Content starts
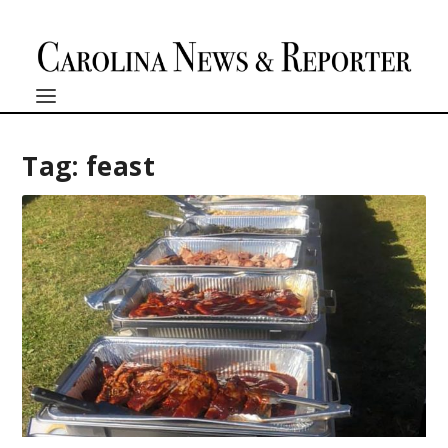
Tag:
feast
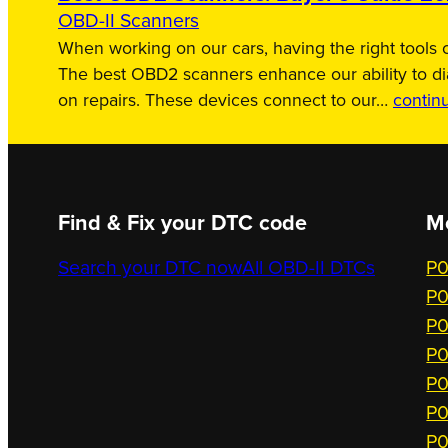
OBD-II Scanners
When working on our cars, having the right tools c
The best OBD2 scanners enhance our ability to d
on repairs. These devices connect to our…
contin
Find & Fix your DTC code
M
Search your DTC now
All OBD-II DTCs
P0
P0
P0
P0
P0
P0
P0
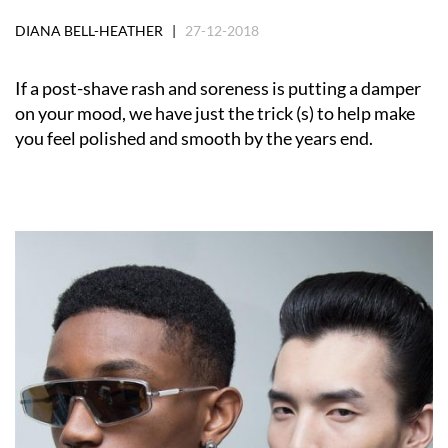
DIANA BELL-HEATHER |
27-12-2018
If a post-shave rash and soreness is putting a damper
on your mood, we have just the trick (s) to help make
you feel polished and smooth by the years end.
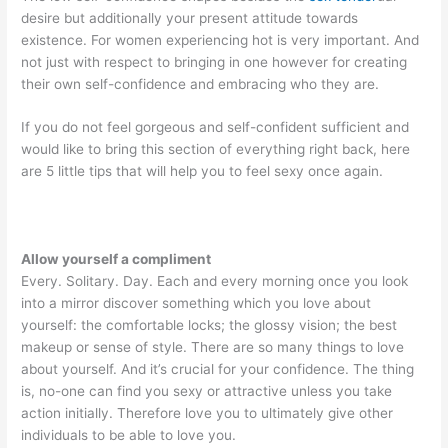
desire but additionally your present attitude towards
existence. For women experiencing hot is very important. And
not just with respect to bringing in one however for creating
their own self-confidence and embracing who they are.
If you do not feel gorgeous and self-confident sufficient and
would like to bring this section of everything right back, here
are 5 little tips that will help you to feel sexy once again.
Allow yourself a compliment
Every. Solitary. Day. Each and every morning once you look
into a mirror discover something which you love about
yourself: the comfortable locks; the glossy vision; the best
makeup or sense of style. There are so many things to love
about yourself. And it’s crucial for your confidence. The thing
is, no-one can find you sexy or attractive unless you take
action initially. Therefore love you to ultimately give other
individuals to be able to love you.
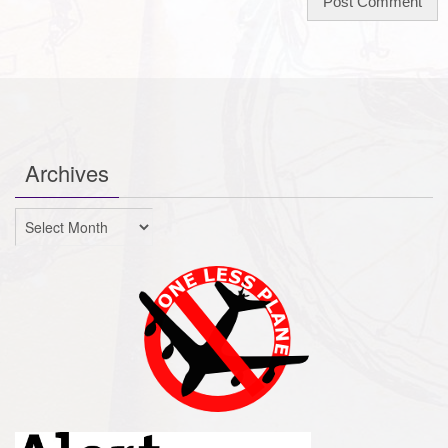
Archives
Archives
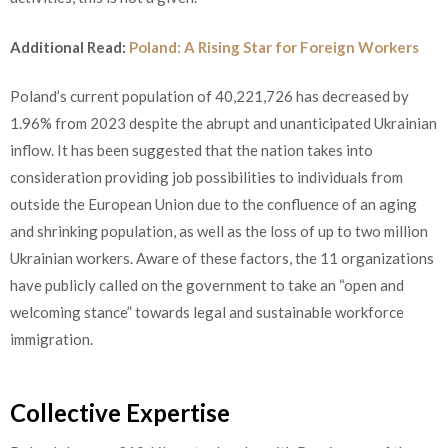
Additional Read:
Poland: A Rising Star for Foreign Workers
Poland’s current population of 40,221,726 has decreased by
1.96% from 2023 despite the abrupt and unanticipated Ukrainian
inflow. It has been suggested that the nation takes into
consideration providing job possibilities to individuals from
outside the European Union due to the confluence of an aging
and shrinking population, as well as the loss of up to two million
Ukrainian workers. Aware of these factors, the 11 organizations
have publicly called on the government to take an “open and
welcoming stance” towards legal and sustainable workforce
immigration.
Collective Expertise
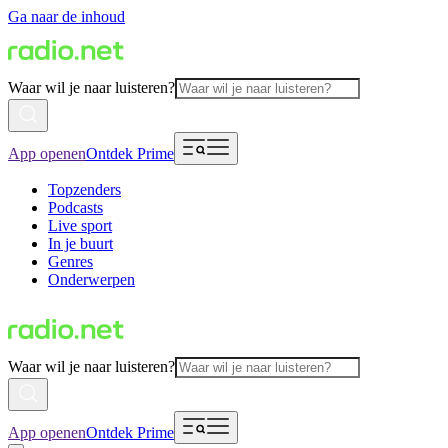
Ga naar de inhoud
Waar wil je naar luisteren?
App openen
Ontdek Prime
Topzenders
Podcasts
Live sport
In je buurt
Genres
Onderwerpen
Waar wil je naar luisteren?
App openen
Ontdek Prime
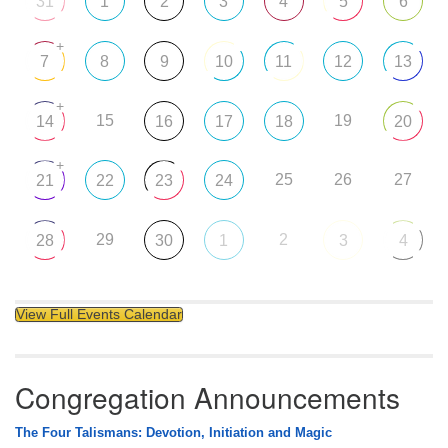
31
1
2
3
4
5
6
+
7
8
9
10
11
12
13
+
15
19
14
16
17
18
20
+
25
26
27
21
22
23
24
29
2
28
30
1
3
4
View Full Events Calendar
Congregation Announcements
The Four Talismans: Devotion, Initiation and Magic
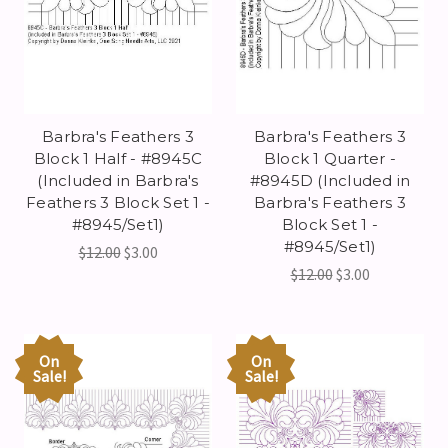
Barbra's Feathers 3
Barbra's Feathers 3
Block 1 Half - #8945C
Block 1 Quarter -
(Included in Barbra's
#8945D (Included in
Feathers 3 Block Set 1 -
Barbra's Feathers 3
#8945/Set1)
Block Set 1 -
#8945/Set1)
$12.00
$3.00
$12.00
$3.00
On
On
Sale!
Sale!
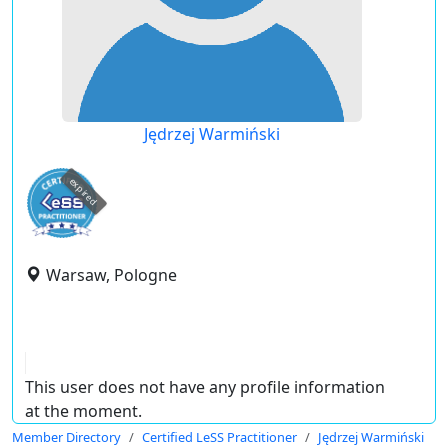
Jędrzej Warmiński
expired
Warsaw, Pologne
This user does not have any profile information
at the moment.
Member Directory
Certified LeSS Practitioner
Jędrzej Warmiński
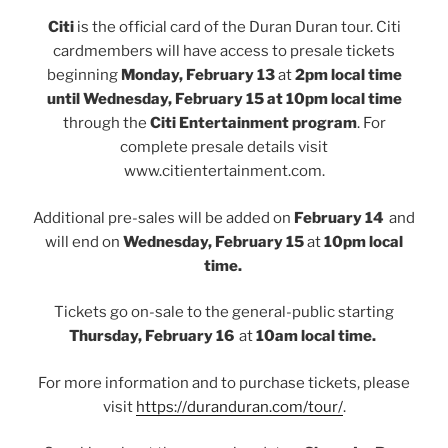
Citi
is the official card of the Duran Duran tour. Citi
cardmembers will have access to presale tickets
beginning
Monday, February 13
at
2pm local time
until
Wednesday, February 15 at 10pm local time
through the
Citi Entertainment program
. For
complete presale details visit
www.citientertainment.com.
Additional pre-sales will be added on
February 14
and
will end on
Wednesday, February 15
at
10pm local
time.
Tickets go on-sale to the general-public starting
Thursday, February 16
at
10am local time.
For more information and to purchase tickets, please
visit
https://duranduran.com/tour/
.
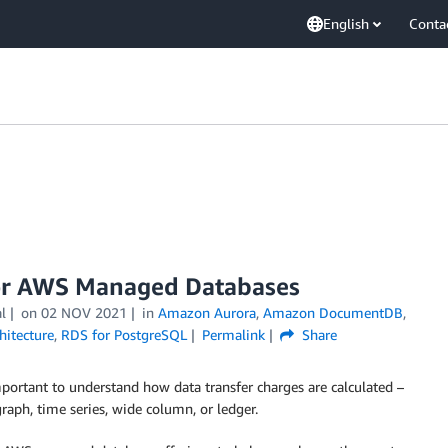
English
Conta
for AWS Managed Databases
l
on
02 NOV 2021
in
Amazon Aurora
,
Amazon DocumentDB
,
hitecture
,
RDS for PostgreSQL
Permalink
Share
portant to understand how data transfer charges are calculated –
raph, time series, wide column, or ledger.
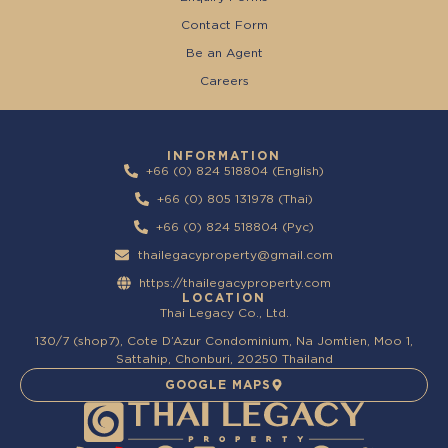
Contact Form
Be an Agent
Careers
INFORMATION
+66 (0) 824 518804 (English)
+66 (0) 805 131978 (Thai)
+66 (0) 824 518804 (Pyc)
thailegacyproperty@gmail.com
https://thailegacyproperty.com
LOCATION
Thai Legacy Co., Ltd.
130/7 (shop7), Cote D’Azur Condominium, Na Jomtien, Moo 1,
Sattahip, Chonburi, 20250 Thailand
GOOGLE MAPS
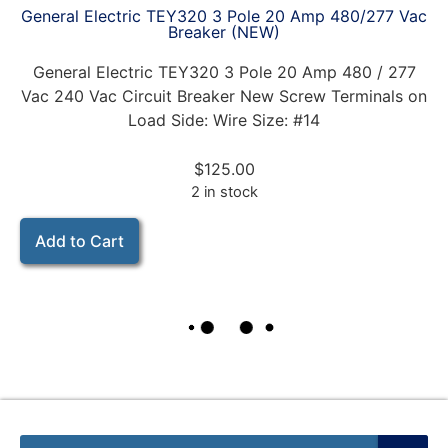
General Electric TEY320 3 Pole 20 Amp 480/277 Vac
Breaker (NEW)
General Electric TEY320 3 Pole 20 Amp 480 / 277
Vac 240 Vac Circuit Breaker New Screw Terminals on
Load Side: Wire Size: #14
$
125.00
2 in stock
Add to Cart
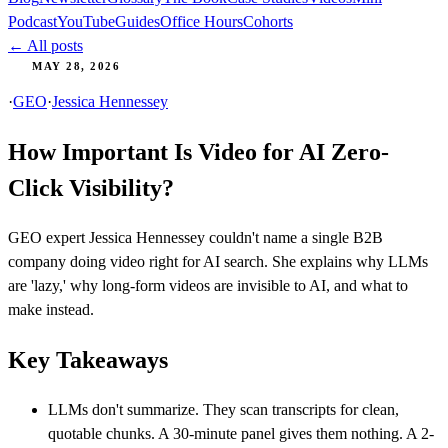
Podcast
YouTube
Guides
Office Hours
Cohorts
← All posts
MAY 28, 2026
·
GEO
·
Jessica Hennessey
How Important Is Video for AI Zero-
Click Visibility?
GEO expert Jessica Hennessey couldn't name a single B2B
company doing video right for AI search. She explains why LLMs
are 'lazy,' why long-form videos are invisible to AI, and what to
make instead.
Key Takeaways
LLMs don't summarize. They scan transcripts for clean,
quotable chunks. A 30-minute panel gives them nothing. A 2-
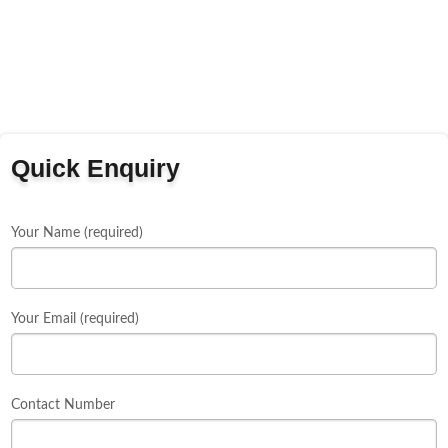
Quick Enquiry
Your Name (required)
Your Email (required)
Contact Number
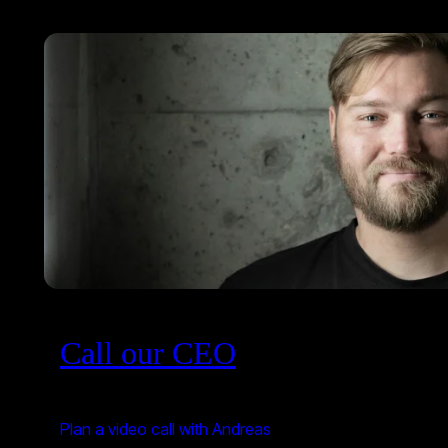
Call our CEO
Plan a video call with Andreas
Content ends
WORK REQUEST: Only the lines from the start of the records to the line with "would like to" belong in the copy. Print them exactly, minus pictures.

TASK RESULT:
Tag:
feast
OBD-II Scanners
When working on our cars, having the right tools c
The best OBD2 scanners enhance our ability to d
on repairs. These devices connect to our…
contin
Find & Fix your DTC code
M
Search your DTC now
All OBD-II DTCs
P0
P0
P0
P0
P0
P0
P0
DIANA BELL-HEATHER |
27-12-2018
If a post-shave rash and soreness is putting a damper
on your mood, we have just the trick (s) to help make
you feel polished and smooth by the years end.
desire but additionally your present attitude towards
existence. For women experiencing hot is very important. And
not just with respect to bringing in one however for creating
their own self-confidence and embracing who they are.
If you do not feel gorgeous and self-confident sufficient and
would like to bring this section of everything right back, here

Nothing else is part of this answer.